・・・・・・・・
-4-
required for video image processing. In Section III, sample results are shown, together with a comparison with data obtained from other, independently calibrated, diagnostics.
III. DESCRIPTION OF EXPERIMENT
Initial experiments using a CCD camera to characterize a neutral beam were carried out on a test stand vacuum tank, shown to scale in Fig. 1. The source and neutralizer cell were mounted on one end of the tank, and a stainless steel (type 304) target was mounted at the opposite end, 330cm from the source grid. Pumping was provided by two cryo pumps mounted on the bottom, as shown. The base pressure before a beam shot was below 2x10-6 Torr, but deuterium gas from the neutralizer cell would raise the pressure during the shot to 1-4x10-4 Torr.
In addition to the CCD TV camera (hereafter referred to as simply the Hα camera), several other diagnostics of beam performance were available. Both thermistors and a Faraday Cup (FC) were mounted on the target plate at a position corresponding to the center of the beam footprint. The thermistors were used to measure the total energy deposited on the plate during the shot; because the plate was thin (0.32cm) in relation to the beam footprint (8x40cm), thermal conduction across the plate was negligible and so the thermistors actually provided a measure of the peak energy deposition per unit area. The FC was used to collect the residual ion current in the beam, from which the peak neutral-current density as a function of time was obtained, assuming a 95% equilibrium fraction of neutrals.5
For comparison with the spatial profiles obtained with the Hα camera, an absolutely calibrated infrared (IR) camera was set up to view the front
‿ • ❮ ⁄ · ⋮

Work task - Where in the records does the word "shown" appear? Copy each line that holds it.

Answer area -
required for video image processing. In Section III, sample results are shown, together with a comparison with data obtained from other, independently calibrated, diagnostics.
Initial experiments using a CCD camera to characterize a neutral beam were carried out on a test stand vacuum tank, shown to scale in Fig. 1. The source and neutralizer cell were mounted on one end of the tank, and a stainless steel (type 304) target was mounted at the opposite end, 330cm from the source grid. Pumping was provided by two cryo pumps mounted on the bottom, as shown. The base pressure before a beam shot was below 2x10-6 Torr, but deuterium gas from the neutralizer cell would raise the pressure during the shot to 1-4x10-4 Torr.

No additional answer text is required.